== DATA FOR ANALYSIS

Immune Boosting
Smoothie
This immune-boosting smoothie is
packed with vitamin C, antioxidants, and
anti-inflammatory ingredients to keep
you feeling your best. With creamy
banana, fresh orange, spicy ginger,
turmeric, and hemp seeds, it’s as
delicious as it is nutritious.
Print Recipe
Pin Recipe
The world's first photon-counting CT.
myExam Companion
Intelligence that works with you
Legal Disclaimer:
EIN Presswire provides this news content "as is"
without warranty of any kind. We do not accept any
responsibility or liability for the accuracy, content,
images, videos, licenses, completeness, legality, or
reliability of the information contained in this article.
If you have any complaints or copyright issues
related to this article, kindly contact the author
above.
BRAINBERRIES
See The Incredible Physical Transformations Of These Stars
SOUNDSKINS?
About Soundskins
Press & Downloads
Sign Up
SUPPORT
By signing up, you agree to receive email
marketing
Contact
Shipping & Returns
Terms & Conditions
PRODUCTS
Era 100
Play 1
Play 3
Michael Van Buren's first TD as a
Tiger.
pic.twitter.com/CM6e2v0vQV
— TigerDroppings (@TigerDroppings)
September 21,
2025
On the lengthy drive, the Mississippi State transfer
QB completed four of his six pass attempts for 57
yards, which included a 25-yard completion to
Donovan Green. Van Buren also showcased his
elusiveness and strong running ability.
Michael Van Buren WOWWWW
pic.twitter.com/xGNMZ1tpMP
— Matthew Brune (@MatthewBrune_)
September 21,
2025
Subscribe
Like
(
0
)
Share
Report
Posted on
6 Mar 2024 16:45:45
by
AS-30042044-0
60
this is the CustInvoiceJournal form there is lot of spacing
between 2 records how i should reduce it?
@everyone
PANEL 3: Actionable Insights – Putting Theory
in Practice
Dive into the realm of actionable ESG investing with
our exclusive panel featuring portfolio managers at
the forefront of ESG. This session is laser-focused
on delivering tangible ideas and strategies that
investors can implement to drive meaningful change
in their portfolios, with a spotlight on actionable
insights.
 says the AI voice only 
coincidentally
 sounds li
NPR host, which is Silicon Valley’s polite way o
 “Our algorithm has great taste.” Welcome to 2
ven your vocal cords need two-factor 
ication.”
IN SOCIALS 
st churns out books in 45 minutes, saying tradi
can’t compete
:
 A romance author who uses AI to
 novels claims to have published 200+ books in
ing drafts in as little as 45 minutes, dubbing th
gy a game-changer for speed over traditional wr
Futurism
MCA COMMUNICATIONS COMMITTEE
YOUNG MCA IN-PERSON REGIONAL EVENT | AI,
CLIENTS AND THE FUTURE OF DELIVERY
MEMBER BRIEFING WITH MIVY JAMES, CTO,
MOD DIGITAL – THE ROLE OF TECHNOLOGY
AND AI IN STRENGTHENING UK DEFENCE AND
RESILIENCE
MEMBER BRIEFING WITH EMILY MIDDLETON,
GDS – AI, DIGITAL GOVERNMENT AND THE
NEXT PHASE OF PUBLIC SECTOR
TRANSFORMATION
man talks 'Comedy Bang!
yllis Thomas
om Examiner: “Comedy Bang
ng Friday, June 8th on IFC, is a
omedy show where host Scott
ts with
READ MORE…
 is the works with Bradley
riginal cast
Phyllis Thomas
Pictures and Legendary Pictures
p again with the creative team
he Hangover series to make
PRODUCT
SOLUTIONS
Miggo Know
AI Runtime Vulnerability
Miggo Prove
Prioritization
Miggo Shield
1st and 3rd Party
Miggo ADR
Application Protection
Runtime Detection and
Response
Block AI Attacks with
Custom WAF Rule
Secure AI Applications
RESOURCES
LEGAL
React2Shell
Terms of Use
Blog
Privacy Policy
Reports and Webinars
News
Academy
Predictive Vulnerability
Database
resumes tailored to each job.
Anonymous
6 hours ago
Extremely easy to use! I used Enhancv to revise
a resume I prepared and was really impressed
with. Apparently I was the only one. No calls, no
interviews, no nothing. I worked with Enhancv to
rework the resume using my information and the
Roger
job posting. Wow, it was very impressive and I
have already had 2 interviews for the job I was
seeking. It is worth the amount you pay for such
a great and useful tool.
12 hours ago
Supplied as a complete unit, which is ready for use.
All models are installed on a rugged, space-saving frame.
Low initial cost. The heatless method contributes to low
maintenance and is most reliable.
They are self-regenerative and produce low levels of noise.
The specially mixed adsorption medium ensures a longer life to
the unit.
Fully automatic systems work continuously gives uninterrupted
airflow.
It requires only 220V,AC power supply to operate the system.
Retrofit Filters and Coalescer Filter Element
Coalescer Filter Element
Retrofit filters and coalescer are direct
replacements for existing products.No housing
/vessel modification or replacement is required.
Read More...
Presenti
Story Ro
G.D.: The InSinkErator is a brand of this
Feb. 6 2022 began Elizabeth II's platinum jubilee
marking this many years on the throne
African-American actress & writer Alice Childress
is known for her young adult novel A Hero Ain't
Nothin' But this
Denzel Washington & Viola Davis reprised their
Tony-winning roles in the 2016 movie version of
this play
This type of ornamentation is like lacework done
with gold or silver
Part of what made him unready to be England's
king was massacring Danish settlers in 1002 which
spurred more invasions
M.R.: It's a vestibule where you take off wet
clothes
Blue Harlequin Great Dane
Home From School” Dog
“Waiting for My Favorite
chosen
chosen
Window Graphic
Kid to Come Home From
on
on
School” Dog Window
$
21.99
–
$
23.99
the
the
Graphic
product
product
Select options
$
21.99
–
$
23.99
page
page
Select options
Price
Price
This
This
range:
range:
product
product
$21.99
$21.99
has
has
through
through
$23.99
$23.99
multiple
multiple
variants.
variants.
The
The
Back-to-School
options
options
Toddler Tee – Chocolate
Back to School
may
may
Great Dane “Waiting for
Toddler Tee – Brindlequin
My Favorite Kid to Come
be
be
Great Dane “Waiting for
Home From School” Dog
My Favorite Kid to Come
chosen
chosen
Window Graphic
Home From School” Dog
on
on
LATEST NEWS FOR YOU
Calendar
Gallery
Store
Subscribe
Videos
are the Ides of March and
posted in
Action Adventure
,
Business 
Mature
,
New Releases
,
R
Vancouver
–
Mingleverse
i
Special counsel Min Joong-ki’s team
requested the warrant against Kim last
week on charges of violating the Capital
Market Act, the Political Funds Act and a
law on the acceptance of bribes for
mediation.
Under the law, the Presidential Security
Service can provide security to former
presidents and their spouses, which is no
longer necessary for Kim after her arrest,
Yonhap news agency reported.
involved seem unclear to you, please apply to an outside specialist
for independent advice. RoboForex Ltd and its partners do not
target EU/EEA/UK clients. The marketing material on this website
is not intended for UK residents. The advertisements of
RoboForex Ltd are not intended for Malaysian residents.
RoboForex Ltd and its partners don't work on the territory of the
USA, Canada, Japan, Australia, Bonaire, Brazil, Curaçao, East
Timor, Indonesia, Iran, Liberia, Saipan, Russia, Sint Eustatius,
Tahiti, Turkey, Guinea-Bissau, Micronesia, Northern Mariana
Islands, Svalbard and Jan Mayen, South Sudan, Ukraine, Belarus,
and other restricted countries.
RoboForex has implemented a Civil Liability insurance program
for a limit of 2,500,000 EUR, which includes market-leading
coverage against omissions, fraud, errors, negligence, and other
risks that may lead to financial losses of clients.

====

DIRECTIVE:
Your reply should match the data above exactly, line for line.

EXERCISE ANSWER:
Immune Boosting
Smoothie
This immune-boosting smoothie is
packed with vitamin C, antioxidants, and
anti-inflammatory ingredients to keep
you feeling your best. With creamy
banana, fresh orange, spicy ginger,
turmeric, and hemp seeds, it’s as
delicious as it is nutritious.
Print Recipe
Pin Recipe
The world's first photon-counting CT.
myExam Companion
Intelligence that works with you
Legal Disclaimer:
EIN Presswire provides this news content "as is"
without warranty of any kind. We do not accept any
responsibility or liability for the accuracy, content,
images, videos, licenses, completeness, legality, or
reliability of the information contained in this article.
If you have any complaints or copyright issues
related to this article, kindly contact the author
above.
BRAINBERRIES
See The Incredible Physical Transformations Of These Stars
SOUNDSKINS?
About Soundskins
Press & Downloads
Sign Up
SUPPORT
By signing up, you agree to receive email
marketing
Contact
Shipping & Returns
Terms & Conditions
PRODUCTS
Era 100
Play 1
Play 3
Michael Van Buren's first TD as a
Tiger.
pic.twitter.com/CM6e2v0vQV
— TigerDroppings (@TigerDroppings)
September 21,
2025
On the lengthy drive, the Mississippi State transfer
QB completed four of his six pass attempts for 57
yards, which included a 25-yard completion to
Donovan Green. Van Buren also showcased his
elusiveness and strong running ability.
Michael Van Buren WOWWWW
pic.twitter.com/xGNMZ1tpMP
— Matthew Brune (@MatthewBrune_)
September 21,
2025
Subscribe
Like
(
0
)
Share
Report
Posted on
6 Mar 2024 16:45:45
by
AS-30042044-0
60
this is the CustInvoiceJournal form there is lot of spacing
between 2 records how i should reduce it?
@everyone
PANEL 3: Actionable Insights – Putting Theory
in Practice
Dive into the realm of actionable ESG investing with
our exclusive panel featuring portfolio managers at
the forefront of ESG. This session is laser-focused
on delivering tangible ideas and strategies that
investors can implement to drive meaningful change
in their portfolios, with a spotlight on actionable
insights.
 says the AI voice only 
coincidentally
 sounds li
NPR host, which is Silicon Valley’s polite way o
 “Our algorithm has great taste.” Welcome to 2
ven your vocal cords need two-factor 
ication.”
IN SOCIALS 
st churns out books in 45 minutes, saying tradi
can’t compete
:
 A romance author who uses AI to
 novels claims to have published 200+ books in
ing drafts in as little as 45 minutes, dubbing th
gy a game-changer for speed over traditional wr
Futurism
MCA COMMUNICATIONS COMMITTEE
YOUNG MCA IN-PERSON REGIONAL EVENT | AI,
CLIENTS AND THE FUTURE OF DELIVERY
MEMBER BRIEFING WITH MIVY JAMES, CTO,
MOD DIGITAL – THE ROLE OF TECHNOLOGY
AND AI IN STRENGTHENING UK DEFENCE AND
RESILIENCE
MEMBER BRIEFING WITH EMILY MIDDLETON,
GDS – AI, DIGITAL GOVERNMENT AND THE
NEXT PHASE OF PUBLIC SECTOR
TRANSFORMATION
man talks 'Comedy Bang!
yllis Thomas
om Examiner: “Comedy Bang
ng Friday, June 8th on IFC, is a
omedy show where host Scott
ts with
READ MORE…
 is the works with Bradley
riginal cast
Phyllis Thomas
Pictures and Legendary Pictures
p again with the creative team
he Hangover series to make
PRODUCT
SOLUTIONS
Miggo Know
AI Runtime Vulnerability
Miggo Prove
Prioritization
Miggo Shield
1st and 3rd Party
Miggo ADR
Application Protection
Runtime Detection and
Response
Block AI Attacks with
Custom WAF Rule
Secure AI Applications
RESOURCES
LEGAL
React2Shell
Terms of Use
Blog
Privacy Policy
Reports and Webinars
News
Academy
Predictive Vulnerability
Database
resumes tailored to each job.
Anonymous
6 hours ago
Extremely easy to use! I used Enhancv to revise
a resume I prepared and was really impressed
with. Apparently I was the only one. No calls, no
interviews, no nothing. I worked with Enhancv to
rework the resume using my information and the
Roger
job posting. Wow, it was very impressive and I
have already had 2 interviews for the job I was
seeking. It is worth the amount you pay for such
a great and useful tool.
12 hours ago
Supplied as a complete unit, which is ready for use.
All models are installed on a rugged, space-saving frame.
Low initial cost. The heatless method contributes to low
maintenance and is most reliable.
They are self-regenerative and produce low levels of noise.
The specially mixed adsorption medium ensures a longer life to
the unit.
Fully automatic systems work continuously gives uninterrupted
airflow.
It requires only 220V,AC power supply to operate the system.
Retrofit Filters and Coalescer Filter Element
Coalescer Filter Element
Retrofit filters and coalescer are direct
replacements for existing products.No housing
/vessel modification or replacement is required.
Read More...
Presenti
Story Ro
G.D.: The InSinkErator is a brand of this
Feb. 6 2022 began Elizabeth II's platinum jubilee
marking this many years on the throne
African-American actress & writer Alice Childress
is known for her young adult novel A Hero Ain't
Nothin' But this
Denzel Washington & Viola Davis reprised their
Tony-winning roles in the 2016 movie version of
this play
This type of ornamentation is like lacework done
with gold or silver
Part of what made him unready to be England's
king was massacring Danish settlers in 1002 which
spurred more invasions
M.R.: It's a vestibule where you take off wet
clothes
Blue Harlequin Great Dane
Home From School” Dog
“Waiting for My Favorite
chosen
chosen
Window Graphic
Kid to Come Home From
on
on
School” Dog Window
$
21.99
–
$
23.99
the
the
Graphic
product
product
Select options
$
21.99
–
$
23.99
page
page
Select options
Price
Price
This
This
range:
range:
product
product
$21.99
$21.99
has
has
through
through
$23.99
$23.99
multiple
multiple
variants.
variants.
The
The
Back-to-School
options
options
Toddler Tee – Chocolate
Back to School
may
may
Great Dane “Waiting for
Toddler Tee – Brindlequin
My Favorite Kid to Come
be
be
Great Dane “Waiting for
Home From School” Dog
My Favorite Kid to Come
chosen
chosen
Window Graphic
Home From School” Dog
on
on
LATEST NEWS FOR YOU
Calendar
Gallery
Store
Subscribe
Videos
are the Ides of March and
posted in
Action Adventure
,
Business 
Mature
,
New Releases
,
R
Vancouver
–
Mingleverse
i
Special counsel Min Joong-ki’s team
requested the warrant against Kim last
week on charges of violating the Capital
Market Act, the Political Funds Act and a
law on the acceptance of bribes for
mediation.
Under the law, the Presidential Security
Service can provide security to former
presidents and their spouses, which is no
longer necessary for Kim after her arrest,
Yonhap news agency reported.
involved seem unclear to you, please apply to an outside specialist
for independent advice. RoboForex Ltd and its partners do not
target EU/EEA/UK clients. The marketing material on this website
is not intended for UK residents. The advertisements of
RoboForex Ltd are not intended for Malaysian residents.
RoboForex Ltd and its partners don't work on the territory of the
USA, Canada, Japan, Australia, Bonaire, Brazil, Curaçao, East
Timor, Indonesia, Iran, Liberia, Saipan, Russia, Sint Eustatius,
Tahiti, Turkey, Guinea-Bissau, Micronesia, Northern Mariana
Islands, Svalbard and Jan Mayen, South Sudan, Ukraine, Belarus,
and other restricted countries.
RoboForex has implemented a Civil Liability insurance program
for a limit of 2,500,000 EUR, which includes market-leading
coverage against omissions, fraud, errors, negligence, and other
risks that may lead to financial losses of clients.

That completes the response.